‘Torture device’: Scientists develop weight loss tool that locks jaw; spark outrage
A team of researchers has developed a magnetic device that limits the wearer to a liquid diet, but “allows free speech and doesn’t restrict breathing.”
Scientists have developed a “world-first” weight loss device with locking bolts that restricts a person’s jaw from opening wide enough to intake solids. A team of researchers from the University of Otago, New Zealand, and the UK collaborated to develop the magnetic device that limits the wearer to a liquid diet, but “allows free speech and doesn’t restrict breathing.”
“The main barrier for people for successful weight loss is compliance and this helps them establish new habits, allowing them to comply with a low-calorie diet for a period of time. It really kick-starts the process,” Paul Brunton, the lead researcher and Pro-Vice-Chancellor at the University of Otago Health Sciences, said in a statement.

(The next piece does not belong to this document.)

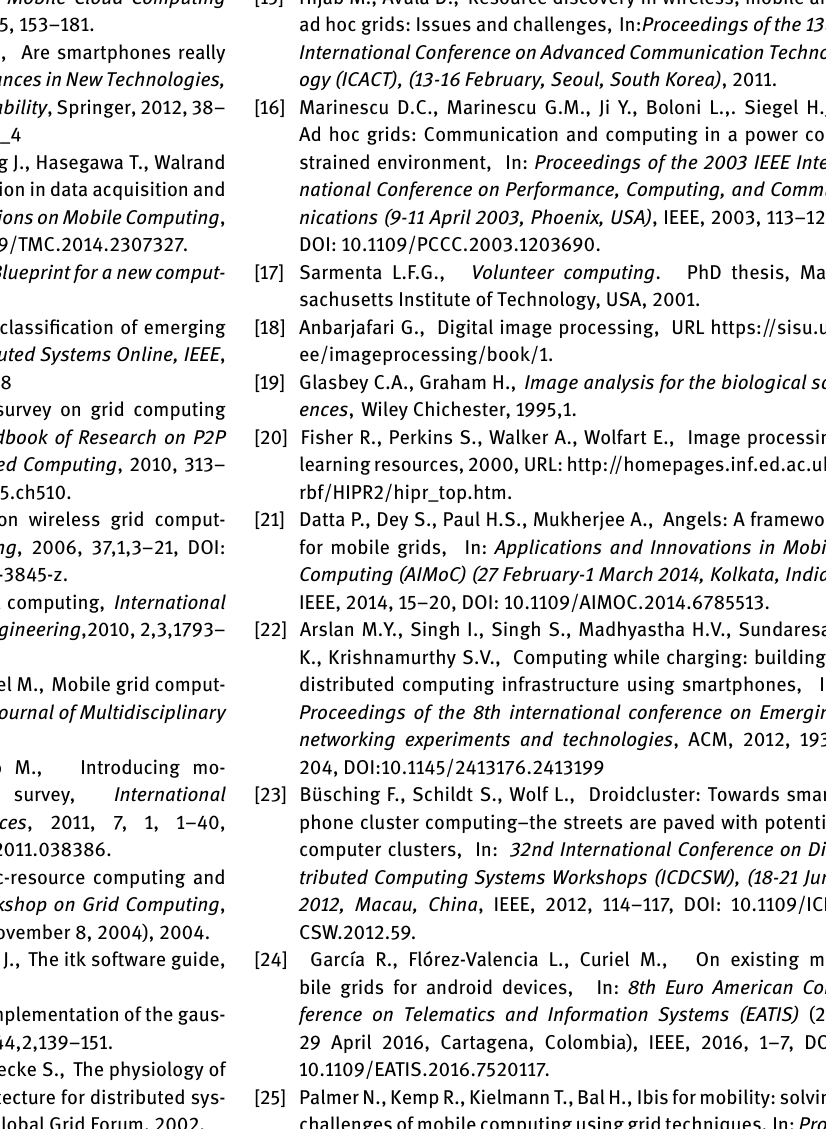
art and future, Enabling Real-Time Mobile Cloud Computing through Emerging Technologies , 2015,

Trial participants lost an average of 6.36 kilograms within two weeks and were motivated to continue with their weight loss journey, the University said. The magnetic device is fitted by a dentist, can be released by the user in the case of an emergency and can be repeatedly fitted and removed.

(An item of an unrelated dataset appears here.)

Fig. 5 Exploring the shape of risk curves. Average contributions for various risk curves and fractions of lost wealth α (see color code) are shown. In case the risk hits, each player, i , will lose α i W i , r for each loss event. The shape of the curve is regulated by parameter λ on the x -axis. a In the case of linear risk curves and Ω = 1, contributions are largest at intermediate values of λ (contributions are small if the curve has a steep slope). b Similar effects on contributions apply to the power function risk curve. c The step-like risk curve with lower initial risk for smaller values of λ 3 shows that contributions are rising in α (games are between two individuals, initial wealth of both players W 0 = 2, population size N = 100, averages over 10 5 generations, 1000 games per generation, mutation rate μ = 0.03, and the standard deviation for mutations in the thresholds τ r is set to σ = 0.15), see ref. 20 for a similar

The announcement drew a massive backlash on social media as users termed it a “torture device” meant to force people to go on a liquid diet. “And this, kids, is why ethics needs to be taught in science. Good God, I thought medicine was past these kinds of torture devices,” replied one user.
The outrage on social media prompted the University to issue a clarification, saying the device is not intended as a quick or long-term weight-loss solution, but to assist people who need to undergo surgery and who cannot have the surgery until they have lost weight. It stated that users can have the magnets disengaged and the device removed after two or three weeks.
“They could then have a period with a less restricted diet and then go back into treatment. This would allow for a phased approach to weight loss supported by advice from a dietician,” the University of Otago tweeted.
However, the University, in its earlier statement, had said that the device has been developed to “help fight the global obesity epidemic,” adding that the tool could be “particularly helpful” for those having to lose weight before they can undergo surgery.